The Nigeria Communications Commission (NCC) estimates the country loses $500 million per year to cybercrime. This problem requires a response. However, the Cybercrimes Act’s broad language, especially its vague definitions of “false information,” “cyberstalking,” “harassment,” and “insult” leave room for confusion and potential abuse. The law’s broad scope allows it to be misused against Nigerian citizens seeking to express dissent, form opinions, or criticize powerful people. NHRC has called on law enforcement to “exercise caution” in how they interpret the Act’s frequently used Section 24 to make sure that charges reflect an actual threat to public order.
We therefore welcome the commitment from Nigeria’s Minister of Information and National Orientation, Mohammed Idris, to collaborate with the National Assembly and relevant stakeholders in reviewing the Cybercrimes Act so that it protects the values enshrined in Nigeria’s constitution.
The implications extend beyond free expression. Nigeria’s economic future depends on its ability to innovate and attract investment in the digital age. However, the Cybercrimes Act’s misapplication, even in a small number of cases, risks detracting the innovators and entrepreneurs the government wants to invest in Nigeria. The Cybercrimes Act also contributes to uncertainty abroad about Nigeria’s legal landscape. Its vague provisions make it difficult for businesses and investors to assess legal risks, hindering investment in industries that rely on digital content. Reform is needed to protect both citizens’ rights and Nigeria’s future.
The undersigned Heads of Mission in Nigeria encourage Nigerian lawmakers to consider reform of the Cybercrimes Act to narrow the definitions of key terms such as “false information,” cyberstalking,” insult,” hatred,” and “harassment,” and ensure those definitions cannot be used erroneously to silence critics and censor expression. As friends of Nigeria who share the country’s strong commitment to democratic values, we want Nigeria to realise its potential as a democratic digital powerhouse. We would therefore welcome the Nigerian government amending the Act to strike a balance between protecting citizens while preserving human rights, including free expression. This will be a difficult balance to strike but is vital for delivering what Nigeria wants: a stable and open democracy, and economic growth underpinned by investment.
Nigeria is not alone in facing this problem. Democracies across the world are grappling with the ever-evolving challenges and opportunities that the digital world presents. Through the Council of Europe’s Global Action on Cybercrime project, Nigerian lawmakers are receiving funding and technical assistance to help the current review of the Act lead to legislation that meets international standards and best practices.

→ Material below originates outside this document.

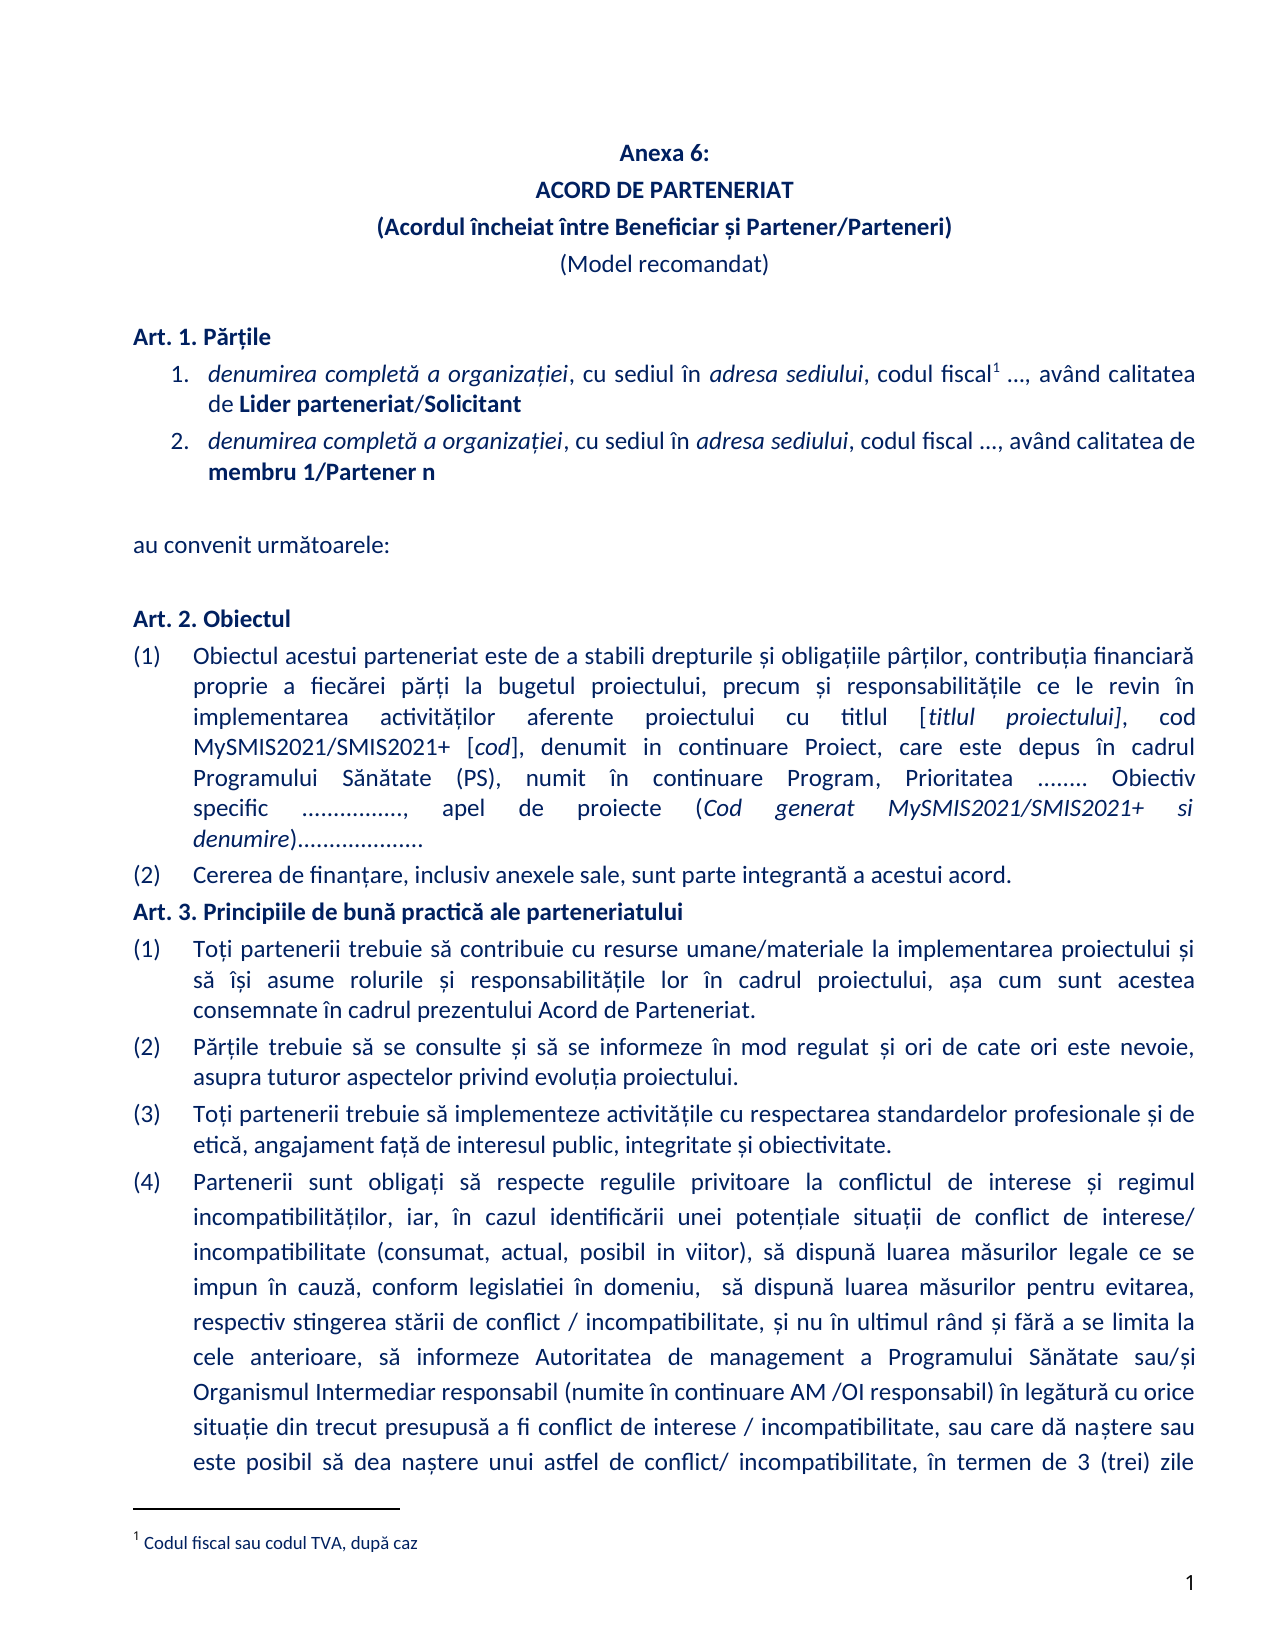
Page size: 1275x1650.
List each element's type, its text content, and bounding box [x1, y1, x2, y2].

However, the deadline for the Act’s review has consistently been delayed, and we urge Nigerian lawmakers to make this review a priority, and ensure it is open to public consultation and debate.
Free expression is a precious commodity that relies on all of us to respect it. It is a fundamental tenant of Nigeria’s constitution. Nigerians, and any citizens of countries around the world, should be able to hold and express their views, even if those opinions are unpopular.
Richard M. Mills, Jr., U.S. Embassy;
Richard Montgomery, British High Commission; Sanna Selin, Embassy of Finland; Svein Baera, Embassy of Norway; and Pasquale Salvaggio, Canadian High Commission.